Two earthquakes have shaken America’s Washington state, with the tremors felt into British Columbia and across the Cascade Mountains into the eastern part of the region.
There were no immediate reports of damage or injuries.
The US Geological Survey reports that a 4.6 magnitude earthquake rattled the Three Lakes area, about 64 kilometres northeast of Seattle. That was followed minutes later by a 3.5 magnitude aftershock near the city of Monroe, about 48km northeast of Seattle.
The initial jolt was recorded at 2.51am local time on Friday. The state Department of Transportation said the agency would be inspecting bridges, but had no reports of damage.
The USGS said it received reports of people feeling the shaking from Vancouver to near Wenatchee, Washington.
Thankfully there are no reported injuries from last night’s #SeattleEarthquake. However, many of us live near the Cascadia Subduction Zone and we must all be ready for more earthquakes in our future. Preparedness starts in every household – know what to do when the next one hits. https://t.co/R4HdvvfdvQ
— Governor Jay Inslee (@GovInslee) July 12, 2019
Further south along the Pacific coast, a magnitude 4.9 aftershock of last week’s Southern California earthquakes was felt widely in the region on Friday morning. There have been thousands of aftershocks of the magnitude 6.4 earthquake on July 4 and the 7.1 quake that occurred the next day.
David Caruso, a USGS geophysicist, told The Seattle Times the Washington state quake was due to a thrust fault, in which one side of a fault pushed upward relative to its opposite side. Such quakes are common in the Cascade Mountain range.
Caruso said the Northwest quake had no connection to the recent earthquakes in California.
Meanwhile, a magnitude 4.9 aftershock of last week’s Southern California earthquakes has been felt widely in the region.

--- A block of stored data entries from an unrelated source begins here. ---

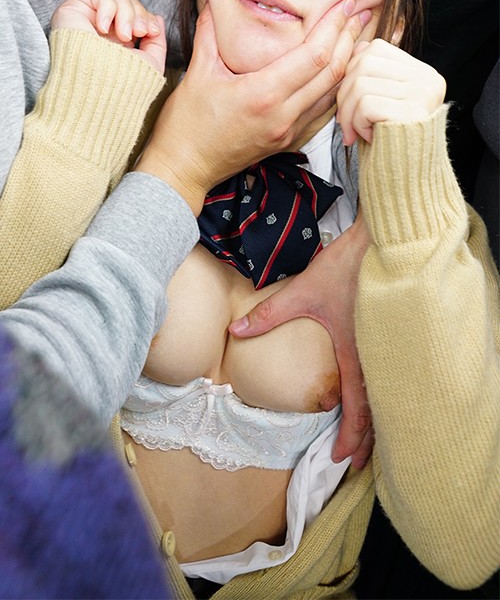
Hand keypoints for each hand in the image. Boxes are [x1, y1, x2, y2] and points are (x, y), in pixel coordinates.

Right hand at [51, 0, 166, 74]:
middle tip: (137, 33)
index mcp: (117, 37)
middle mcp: (102, 27)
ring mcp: (87, 17)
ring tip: (123, 35)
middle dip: (138, 13)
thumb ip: (157, 41)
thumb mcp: (150, 63)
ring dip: (125, 12)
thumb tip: (158, 17)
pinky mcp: (72, 10)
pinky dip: (107, 9)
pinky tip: (102, 29)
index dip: (146, 16)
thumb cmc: (121, 84)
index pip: (134, 11)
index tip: (152, 31)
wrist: (98, 90)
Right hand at [135, 0, 370, 213]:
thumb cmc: (186, 126)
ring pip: (332, 95)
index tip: (345, 5)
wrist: (184, 169)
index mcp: (263, 94)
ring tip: (357, 39)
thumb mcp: (196, 74)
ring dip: (348, 65)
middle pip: (331, 74)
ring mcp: (288, 131)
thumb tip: (215, 3)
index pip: (313, 56)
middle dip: (349, 40)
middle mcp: (283, 115)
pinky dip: (334, 90)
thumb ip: (209, 34)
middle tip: (360, 14)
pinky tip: (338, 74)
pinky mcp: (288, 141)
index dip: (334, 28)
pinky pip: (321, 113)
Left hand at [229, 213, 373, 468]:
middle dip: (368, 441)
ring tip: (368, 440)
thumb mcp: (303, 291)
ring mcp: (387, 347)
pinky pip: (390, 377)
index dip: (351, 438)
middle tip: (357, 463)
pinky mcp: (391, 335)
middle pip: (377, 412)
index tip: (342, 458)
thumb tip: (235, 331)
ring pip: (386, 396)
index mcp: (355, 354)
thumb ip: (269, 314)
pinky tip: (375, 399)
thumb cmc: (346, 267)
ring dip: (376, 422)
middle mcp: (375, 357)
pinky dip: (382, 397)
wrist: (384, 241)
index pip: (357, 409)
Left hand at [337, 39, 446, 145]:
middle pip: (363, 63)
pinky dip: (358, 123)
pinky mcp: (414, 113)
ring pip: (361, 84)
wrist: (406, 180)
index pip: (374, 49)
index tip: (351, 102)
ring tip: (357, 132)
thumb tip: (354, 49)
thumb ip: (372, 75)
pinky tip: (369, 137)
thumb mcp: (380, 101)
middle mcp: (427, 78)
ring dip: (349, 113)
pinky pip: (366, 105)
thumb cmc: (388, 141)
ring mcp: (423, 94)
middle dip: (344, 95)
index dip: (352, 73)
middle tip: (346, 123)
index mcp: (421, 71)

The US Geological Survey says the quake occurred at 6:11am. Friday and was centred about 8kms northeast of the Mojave Desert city of Ridgecrest.
The quake was felt very lightly in the Los Angeles area.
There have been thousands of aftershocks of the magnitude 6.4 earthquake on July 4 and the 7.1 quake that occurred the next day.
The aftershocks have been dying off but are expected to continue for some time. Seismologist Lucy Jones tweets that the 4.9 quake is normal and is having its own aftershocks.
The USGS says the probability of a 7.1 or larger quake has fallen to less than one per cent.